Joint credit cards can be a good thing. Getting one together with your significant other usually represents a significant milestone in your relationship. But it also means less stress when it comes to expenses. However, a joint credit card includes both benefits and disadvantages. It’s better to know them well, before you get one.
How joint credit cards work
Let’s say you want to let someone else use your credit cards. You have two options. You either add that someone to your card, as an authorized user, or you try to qualify for a joint account. If you choose the latter, your issuer will take a look at your credit histories before making a decision.
With a joint credit card, both users are equally responsible for all charges that appear on the statement.
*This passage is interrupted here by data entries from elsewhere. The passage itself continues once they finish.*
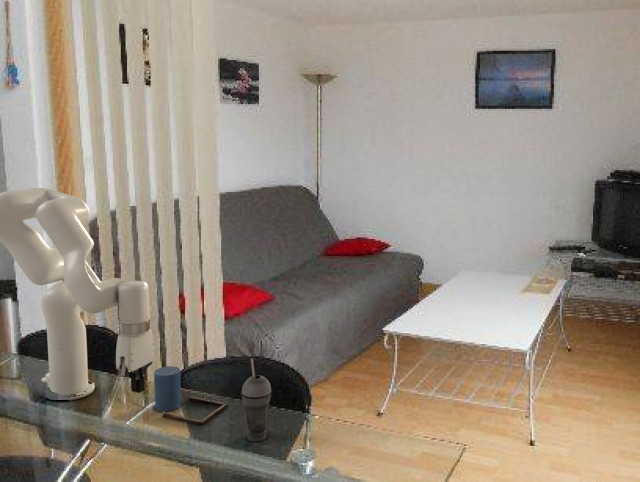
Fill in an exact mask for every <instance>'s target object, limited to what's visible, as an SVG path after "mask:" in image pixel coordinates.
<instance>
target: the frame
mask: <svg viewBox="0 0 640 482" xmlns="http://www.w3.org/2000/svg"><path fill="white" fill-rule="evenodd" d="M205 399H206V398H201V397H196V396H190V397H189V401H191V402H197V403H202V404H208V405H214V406H218V408H216V409H214V411H212V412H211V413H209V414H208V415H206V416H205V417H203V418H201V419H196V418H190V417H186V416H180V415H175V414H172V413H171V414H170V413H162V418H166V419H168V420H169V419H170V420H175V421H179V422H184V423H188V424H193V425H198V426H203V425H204V424H205V423H207V422H208V421H209V420H211V419H212V418H214V417H215V416H216V415H217V414H219V413H221V412H222V411H223V410H225V409H227V408H228V407H229V404H228V405H227V404H226V405H225V404H223V403H224V402H223V403H220V402H221V401H218V402H213V401H214V400H212V401H210V400H211V399H207V400H205Z"/></svg>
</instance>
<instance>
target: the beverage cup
mask: <svg viewBox="0 0 640 482" xmlns="http://www.w3.org/2000/svg"><path fill="white" fill-rule="evenodd" d="M250 365H251V373H252V376H250V377H248V378H247V379H246V380H245V381H244V383H243V385H242V387H241V391H240V395H241V399H242V403H243V409H244V411H243V412H244V420H245V421H244V422H245V431H246V437H247V440H248V441H250V442H260V441H263V440H265V439H266V438H267V430H268V421H269V411H270V401H271V397H272V393H273V392H272V388H271V387H272V386H271V383H270V382H269V380H268V379H267V378H266V377H265V376H263V375H260V374H256V373H255V367H254V357H253V358H250Z"/></svg>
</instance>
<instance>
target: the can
mask: <svg viewBox="0 0 640 482" xmlns="http://www.w3.org/2000/svg"><path fill="white" fill-rule="evenodd" d="M181 373H182V372H181V368H180V367H179V366H173V365H172V366H171V365H169V366H162V367H158V368H157V369H155V370H154V372H153V377H154V409H155V410H156V411H159V412H171V411H172V412H173V411H175V410H177V409H179V408H181V406H182V383H181V381H182V380H181V378H182V377H181V375H182V374H181Z"/></svg>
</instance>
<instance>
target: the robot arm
mask: <svg viewBox="0 0 640 482" xmlns="http://www.w3.org/2000/svg"><path fill="white" fill-rule="evenodd" d="M89 208H90V207H88V205H87V203H86V202H85V201H84V200H83V199H82V198H80V197H77V196H74V195H71V194H68V193H64V192H60V191H57V190H54V189H49V188H44V187H31V188H21V189H12V190H11V189H10V190H5V191H2V192H0V242H1V244H2V245H3V246H4V247H5V248H6V250H7V251H8V252H9V253H10V255H11V257H12V258H13V260H14V261H15V262H16V263H17V265H18V266H19V268H20V269H21V270H22V272H23V273H24V274H25V276H26V277H27V279H28V280H29V281H30V282H31V283H32V284H34V285H36V286H45V285H50V284H52V283H55V282H56V283H57V282H60V281H61V282H60V283H57V284H54V285H53V286H51V287H49V288H48V289H47V290H46V291H45V292H44V293H43V295H42V296H41V302H40V304H41V310H42V314H43V316H44V317H43V318H44V321H45V327H46V339H47V341H46V342H47V355H48V356H47V357H48V359H47V360H48V372H46V373H45V375H44V377H42V378H41V380H40V381H41V383H44V384H47V385H46V386H47V388H48V387H49V388H50V390H51V391H52V392H55V393H58V394H61V395H70V394H76V395H77V396H76V397H71V398H65V399H68V400H69V401H73V400H78V399H80V398H81V399H82V398H84V397H86V396H89V395H90V394H92V393H93V392H94V391H95V389H96V388H95V382H93V383H92V384H89V383H88V381H89V369H88V345H87V344H88V343H87V328H86V325H85V322H84V321H83V319H82V317H81V314H80V313H83V312H87V313H88V314H99V313H101V312H104V311H106V310H109V309H111V308H114V307H117V306H118V313H119V314H118V315H119V316H118V317H119V334H118V335H117V340H116V348H115V368H116V370H117V371H120V377H122V378H128V379H130V391H131V392H132V393H138V394H141V393H142V392H144V391H146V385H145V377H146V375H147V371H148V368H149V367H150V366H152V364H153V361H154V360H155V343H154V337H153V336H154V335H153V332H152V328H151V316H150V314H151V313H150V293H149V291H150V290H149V289H150V288H149V285H148V283H147V282H146V281H143V280H127V279H124V278H119V277H112V278H107V279H104V280H102V281H101V280H100V279H99V277H98V276H97V274H95V272H94V270H93V269H92V268H91V266H90V265H89V263H88V262H87V256H88V255H89V253H90V252H91V251H92V250H93V249H94V247H95V242H94V240H93V239H92V237H91V236H90V234H89V233H88V231H87V230H86V229H85V227H84V226H83V225H85V223H87V222H88V221H89V218H90V209H89ZM31 219H36V220H37V222H38V223H39V225H40V226H41V228H42V230H43V231H44V232H45V234H46V235H47V236H48V238H49V240H50V241H51V243H52V244H53V245H54V247H51V246H49V245H48V244H47V242H46V241H45V240H44V239H43V237H42V235H41V234H40V233H39V232H38V231H37V230H35V229H34V228H33V227H31V226H29V225H28V224H26V223H25V222H24V221H25V220H31ZM81 394H83V395H81ZM78 395H80V396H78Z"/></svg>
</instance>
That’s not the case with authorized users, where only the owner of the card is liable for the purchases made with the card.
The benefits of a joint credit card
If you’re married, or in a long-term relationship, getting a joint credit card definitely makes sense. It’s easier to split the bills and it’s also easier to manage your money, since everything appears on one statement. Not only that, but both users can take advantage of the card’s many features and rewards.
One of the most important features of a joint account is the fact that it allows individuals with a lower credit score to get a card with better terms. It’s because the bank looks at the scores of both applicants. If one has better credit, the other can benefit from it.
The disadvantages of joint credit cards
Unfortunately, joint credit cards also come with some disadvantages. The biggest disadvantage is that if one person acts irresponsible with the card, the other will suffer as well.
Another important disadvantage is the fact that the joint credit card is fully dependent of the relationship. If the relationship goes well, then everything is ok. But, if the card holders break up or divorce, things can get messy. When faced with such a situation, you should contact your issuer immediately and try to cancel the joint account.
And, remember, you’re not responsible for any purchases made after you’re legally separated. So try to keep a record of any additional purchases made after that date. It could come in handy.
Getting a joint credit card is a big commitment. They offer a lot of benefits but there are disadvantages as well. That’s why it’s important to take a step back and ask yourself if getting one is a good idea. Try to see if you are ready for such a commitment and how it will affect your goals.